We have dedicated stakeholder engagement teams these days and we have innovative ways of working using the current technology and social media platforms. But as a practice, we want to deliver social value. It’s about the way we engage with those residents. So we have an initiative called ‘Beyond Boundaries’, where we work with the youth on an estate or in a regen area, providing them with opportunity. We’re working with Blueprint for All, formally known as The Stephen Lawrence Charitable Trust. I suppose the point is we are always trying to improve on the way we’ve done things in the past. We’re very determined to be able to do that and to do that properly. At the moment, we’re working with quite a lot of local authorities and we’re working with Be First in Barking and Dagenham, looking at regeneration of a number of estates. Our key purpose is to be able to understand what the community is looking for and to be able to reflect that in the solutions that we come up with.
SO: During the BLM protests, people came to us to ask what to do next, what to read or how to change but how do we get to a place where we ALL know what to do?
JN: The problem is not our problem. The problem is not the making of black people. The fact that we’re black doesn’t make us experts in solving that problem. That’s why allyship is incredibly important. BLACC completely understood that from the beginning and we’ve enabled discussions that have never been to take place in the practice.

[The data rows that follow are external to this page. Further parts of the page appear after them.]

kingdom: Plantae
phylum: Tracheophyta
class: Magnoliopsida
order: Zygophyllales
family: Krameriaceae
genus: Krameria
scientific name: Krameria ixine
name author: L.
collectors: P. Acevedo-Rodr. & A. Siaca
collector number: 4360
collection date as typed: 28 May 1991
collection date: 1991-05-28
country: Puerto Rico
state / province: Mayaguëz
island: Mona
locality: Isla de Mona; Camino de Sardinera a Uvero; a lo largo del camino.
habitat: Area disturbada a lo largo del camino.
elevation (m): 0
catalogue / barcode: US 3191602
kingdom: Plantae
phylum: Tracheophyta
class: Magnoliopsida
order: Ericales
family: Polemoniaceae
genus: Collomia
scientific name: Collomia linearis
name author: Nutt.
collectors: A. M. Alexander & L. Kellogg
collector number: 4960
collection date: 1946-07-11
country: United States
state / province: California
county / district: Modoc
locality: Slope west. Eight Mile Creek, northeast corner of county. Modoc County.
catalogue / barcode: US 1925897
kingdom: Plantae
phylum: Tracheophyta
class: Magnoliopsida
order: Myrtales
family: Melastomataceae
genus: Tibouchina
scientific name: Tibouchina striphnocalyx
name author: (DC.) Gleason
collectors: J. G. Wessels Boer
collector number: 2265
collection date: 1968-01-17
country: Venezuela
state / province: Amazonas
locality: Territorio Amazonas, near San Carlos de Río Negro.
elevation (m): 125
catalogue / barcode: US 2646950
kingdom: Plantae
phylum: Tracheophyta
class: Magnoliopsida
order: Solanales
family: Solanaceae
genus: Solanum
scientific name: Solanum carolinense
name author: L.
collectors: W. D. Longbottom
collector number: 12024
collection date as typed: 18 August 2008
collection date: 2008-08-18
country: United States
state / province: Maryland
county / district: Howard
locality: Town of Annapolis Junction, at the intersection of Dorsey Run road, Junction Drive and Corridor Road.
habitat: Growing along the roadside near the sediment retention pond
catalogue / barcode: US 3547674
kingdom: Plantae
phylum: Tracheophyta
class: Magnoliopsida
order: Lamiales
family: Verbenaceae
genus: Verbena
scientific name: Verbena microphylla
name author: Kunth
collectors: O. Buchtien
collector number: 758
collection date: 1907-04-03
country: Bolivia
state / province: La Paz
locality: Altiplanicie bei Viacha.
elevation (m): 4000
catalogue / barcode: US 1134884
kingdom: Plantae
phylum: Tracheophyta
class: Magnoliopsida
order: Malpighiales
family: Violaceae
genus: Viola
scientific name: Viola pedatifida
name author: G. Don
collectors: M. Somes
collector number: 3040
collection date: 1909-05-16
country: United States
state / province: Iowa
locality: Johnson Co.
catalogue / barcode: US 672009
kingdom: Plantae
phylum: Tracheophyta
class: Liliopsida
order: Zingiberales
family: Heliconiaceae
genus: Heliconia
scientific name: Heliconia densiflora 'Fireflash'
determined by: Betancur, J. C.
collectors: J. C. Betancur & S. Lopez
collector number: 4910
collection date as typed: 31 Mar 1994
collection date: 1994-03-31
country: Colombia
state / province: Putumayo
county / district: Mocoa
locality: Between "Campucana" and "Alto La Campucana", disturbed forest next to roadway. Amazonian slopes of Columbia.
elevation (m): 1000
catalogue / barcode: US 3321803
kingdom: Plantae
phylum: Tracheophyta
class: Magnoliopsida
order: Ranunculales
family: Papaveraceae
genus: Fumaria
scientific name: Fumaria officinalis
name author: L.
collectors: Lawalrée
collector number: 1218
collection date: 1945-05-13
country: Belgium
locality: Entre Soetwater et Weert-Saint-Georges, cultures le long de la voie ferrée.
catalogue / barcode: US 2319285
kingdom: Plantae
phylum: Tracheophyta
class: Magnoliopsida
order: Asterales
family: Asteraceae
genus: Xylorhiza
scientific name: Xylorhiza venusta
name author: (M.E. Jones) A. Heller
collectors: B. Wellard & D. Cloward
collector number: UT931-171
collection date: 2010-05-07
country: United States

One of the very first things that we did was having a race survey which all the staff participated in. Our HR manager Stephanie Warner took charge of it all. We needed to create an environment where it became more comfortable for everybody to be able to talk about it and one of our strategies was doing the survey. We’ve also organized a series of anti-Racism training sessions, which were compulsory for all staff to attend and then an Inclusive Leadership Programme attended by our Partners and Associates. That enabled people to start to find that space to start to talk freely about what their concerns are and the things that really impact them.
But the only way it can be resolved is by working together by working in allyship with the people that can affect the change. Quoting Banksy’s analogy:
‘Like a broken pipe flooding the apartment of the people living downstairs. The faulty system is making their life a misery, but it’s not their job to fix it. They can’t – no one will let them in the apartment upstairs.’
I think that’s kind of where we are. The only way we can get people to understand that is by having regular conversations and highlighting the issues as they impact on us. It’s not us, it’s not them, it’s together. I mean we’re all learning as we go along. As I say, we’re not experts. I think we’ve made that very clear. BLACC can’t provide the answers for HTA. We can say what’s going on, how we feel and the impact on us. We can join in the conversation but then we need to find a way together that addresses these issues.
SO: What advice would you give to young people, particularly people of colour, that are on their path to becoming architects?
JN: I think perseverance comes to mind, reaching out and not suffering in silence. Be more flexible with your capacity and ability. Use all the platforms you can, to make that noise yourself, make the voice happen for you. A bit of self-promotion doesn’t hurt. I come from a culture and upbringing which used to say as a youth, you’re not supposed to be heard, you should be quiet and submissive. But that’s all changed now. So you must grab the moment, I’m proof that it’s possible.